Real estate, alternative real assets and other diversions

The experiments of youth: unpacking the complexities of China’s real estate market

The Professor

With so many factors to consider, the division between doomsayers and optimists has never been so large

There seems to have always been two starkly different perspectives about China’s real estate market. For years, doomsayers have warned of an impending ‘burst of the bubble’ and ‘hard landing’, while the optimistic prefer to cite the long-term growth potential generated by the sheer size of the 1.4bn population and a continuing urbanization that is expected to last for at least another 20 to 30 years. 

The division between these two trenches has never been as fierce as recently, when the uncertainty of the country’s future growth became exacerbated by trade tensions and China’s GDP in 2018 notched in at 6.5%, its lowest level since 1990. 

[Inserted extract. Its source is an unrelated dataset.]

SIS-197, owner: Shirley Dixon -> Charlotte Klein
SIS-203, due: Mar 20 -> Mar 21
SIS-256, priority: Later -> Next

To better understand China’s real estate market, it is critical to note some unique characteristics. First, China’s vast size, various geographic locations and imbalanced regional development have led to many differentiated and fragmented submarkets. A total of 660 cities and towns are categorised into six different tiers based on overall real estate transaction volumes, prices, quality and trends in residential real estate assets. For example, the average housing sales in the city proper of Shanghai, one of the four first-tier cities in China, is roughly RMB 8,500 per square meter, while the price in Zhengzhou, a third-tier city in the provincial capital of He’Nan province, costs only RMB 2,000 per square meter – less than a quarter of the price in Shanghai.

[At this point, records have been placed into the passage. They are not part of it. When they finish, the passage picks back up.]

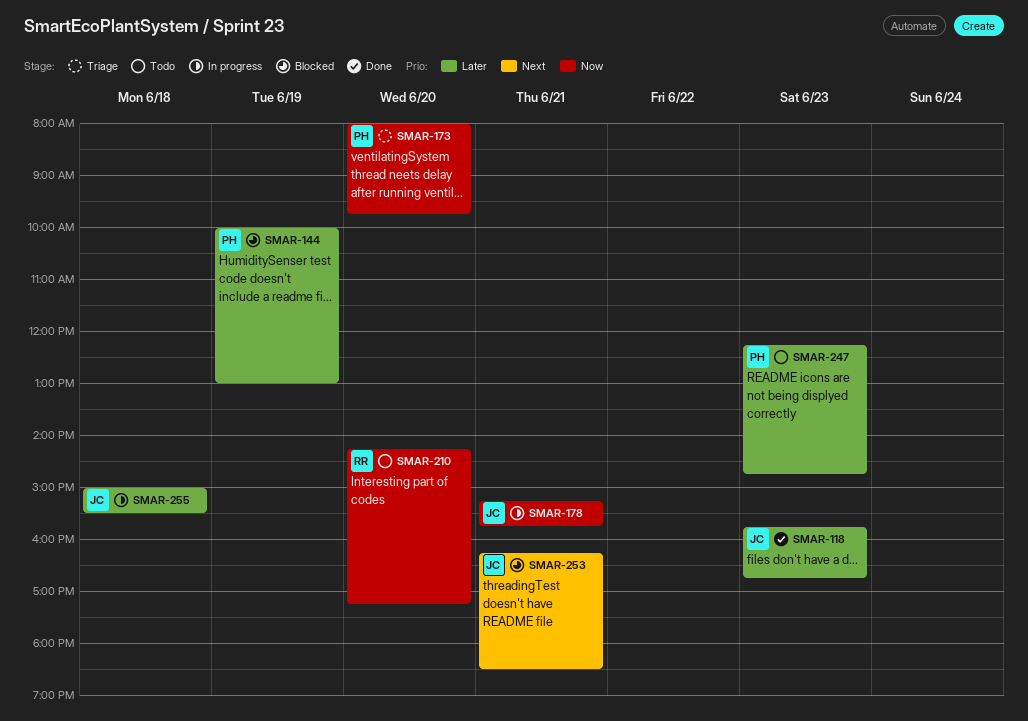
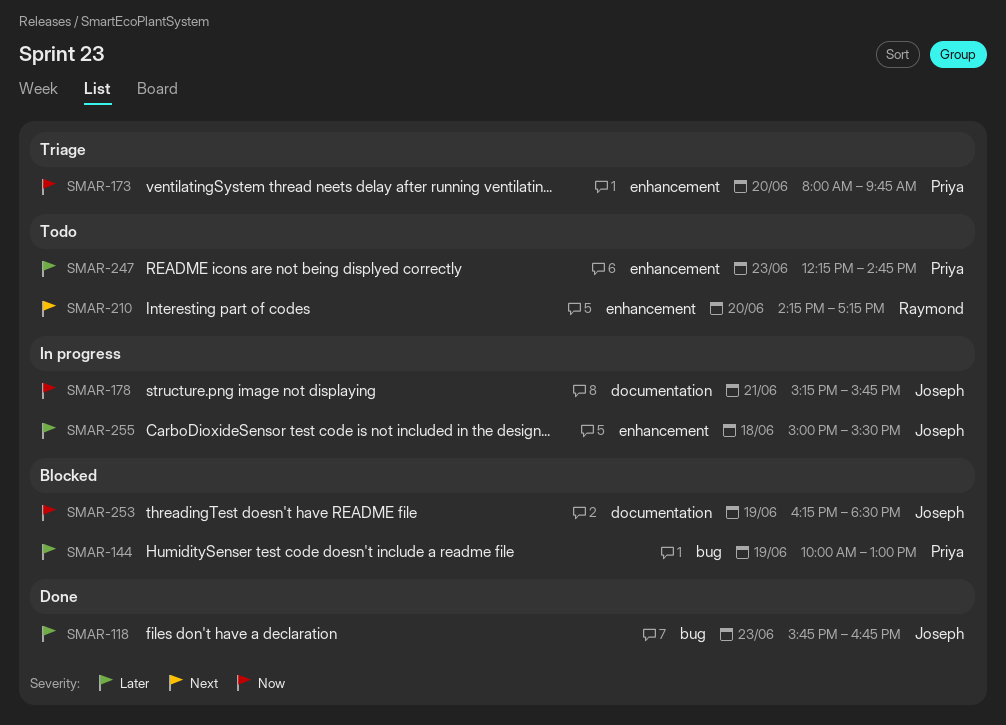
SMAR-210, priority: Now -> Next
SMAR-253, priority: Next -> Now
SMAR-253, day: Jun 21 -> Jun 19

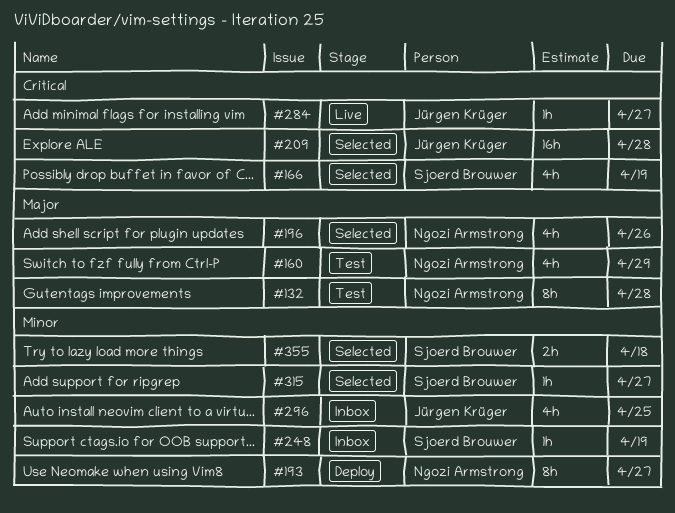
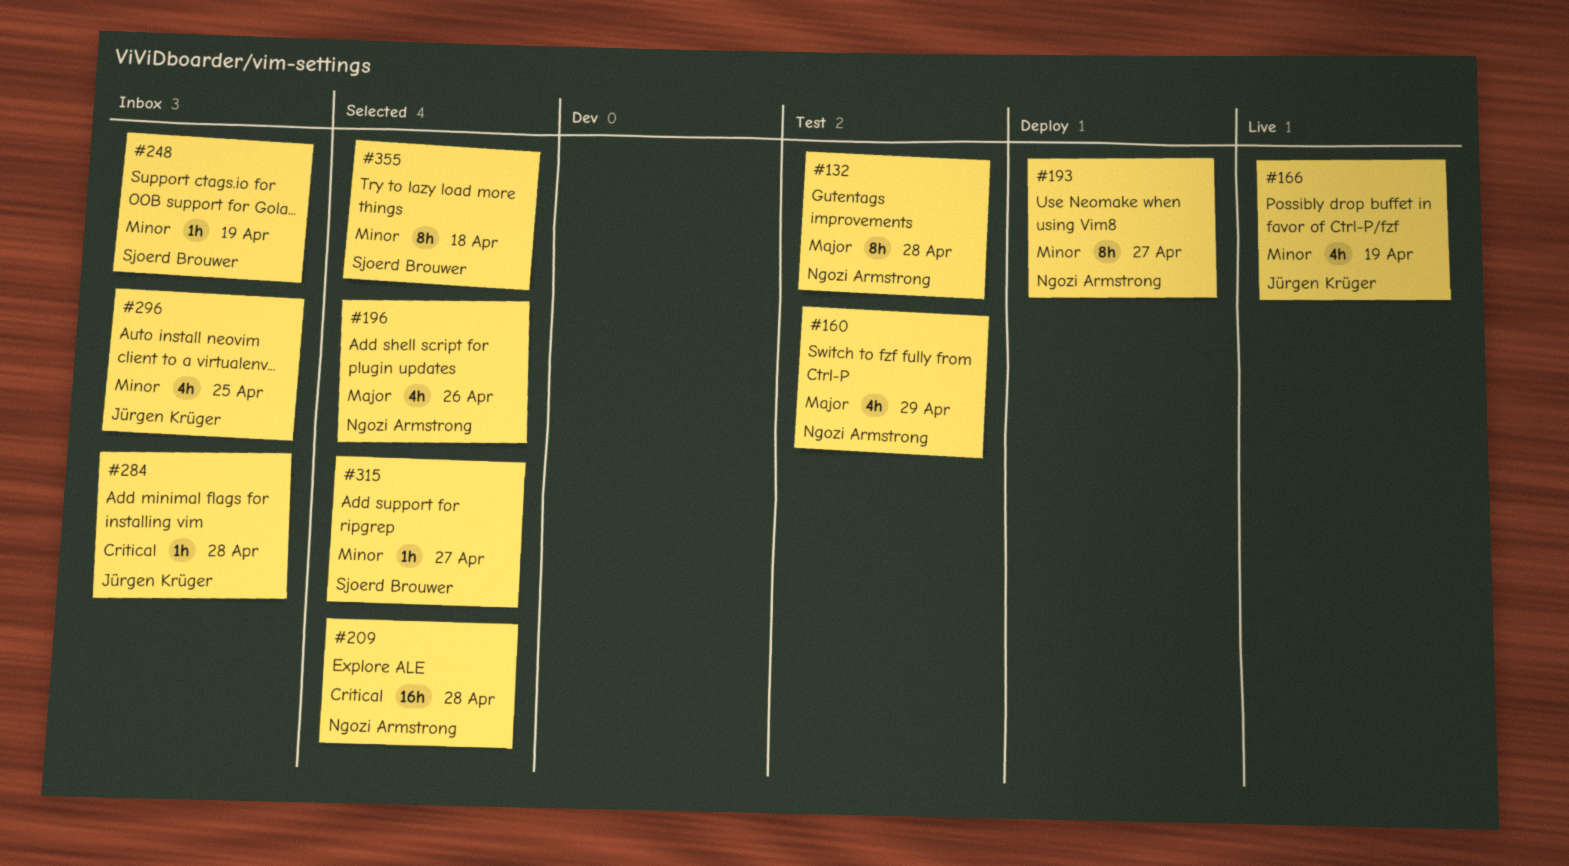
#166, status: Selected -> Live
#166, owner: Sjoerd Brouwer -> Jürgen Krüger
#166, priority: Critical -> Minor
#209, owner: Jürgen Krüger -> Ngozi Armstrong
#284, status: Live -> Inbox
#284, due: Apr 27 -> Apr 28
#355, estimate: 2h -> 8h

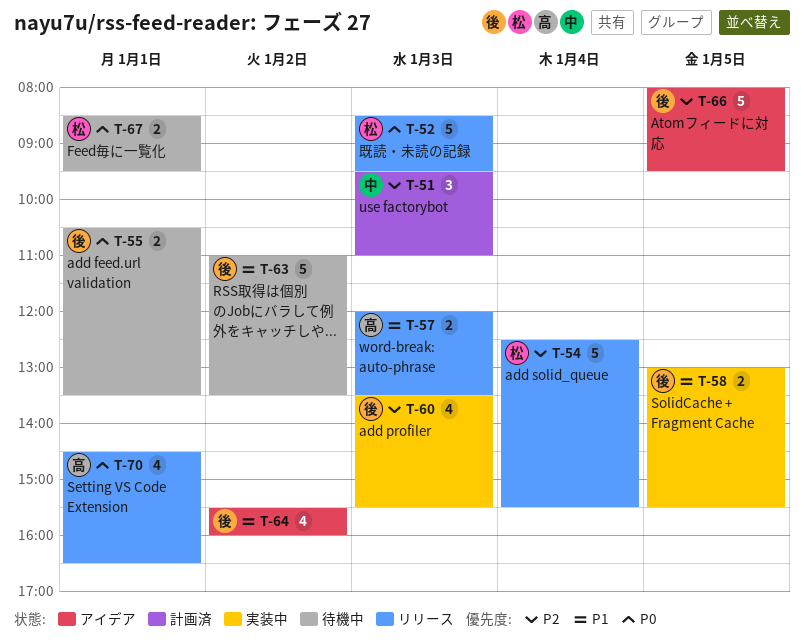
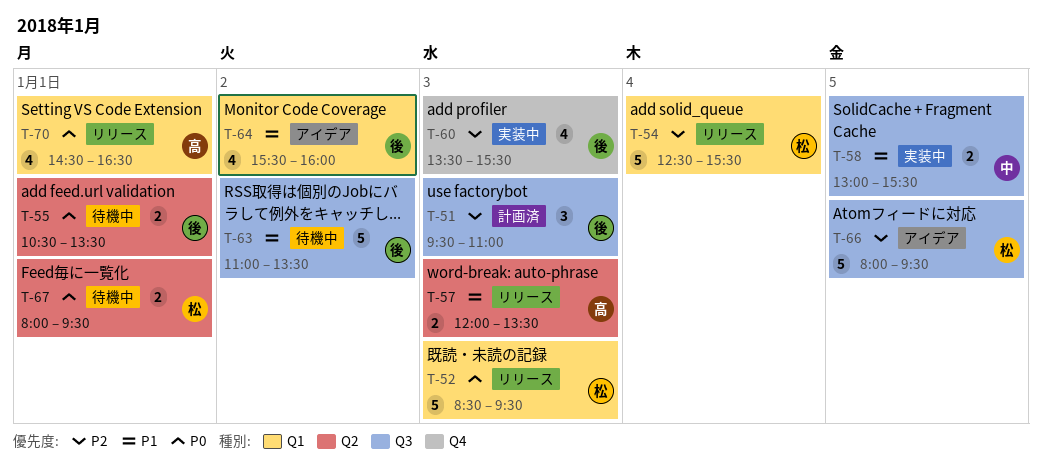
T-51, owner: 中 -> 後
T-58, owner: 後 -> 中
T-66, owner: 後 -> 松
T-67, begins: 08:30 -> 08:00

Moreover, in China, the dichotomy of land-use rights between urban and rural areas, the absence of a nationwide, annual property tax, and the allocation of tax distribution between the central and local governments, have all rendered its urbanization based on a unique land-financing system that forms the country’s fundamental mechanism for rapid urban growth. 

Given the role of the government in China and the absence of existing theories and practices suitable for guiding and regulating its real estate markets, experimental interventions from the Chinese government are often carried out and applied in a trial-and-error manner. New policies are often tested or applied in one or two cities. Only if the outcome is favourable are the policies then evaluated at a regional level, before application at a national scope. This ‘pragmatic experimentalism’ is at times conducive to the market and, at other times, has generated unexpected results – even backfired. 

As real estate is located at the intersection between physical property and capital markets, given China’s transitional economic conditions, international and domestic capital markets often have profound impacts on the developmental stages of its real estate market and the corresponding performance. Although the growing middle class and less developed domestic capital markets in China have led to concentrated investments by retail investors in residential real estate, the globalisation of the network for capital markets has impacted the flow of capital from global institutional investors in the commercial real estate scene of major Chinese cities. 

China’s mixed-market structure reveals the pragmatism imbedded in the business and economic environment throughout China’s reform era. Real estate companies take on various organisational forms, including, for example, as private business, state-owned real estate development enterprises, public real estate companies listed on domestic or international stock exchanges, and even entities that are listed simultaneously in multiple exchanges both within and outside China.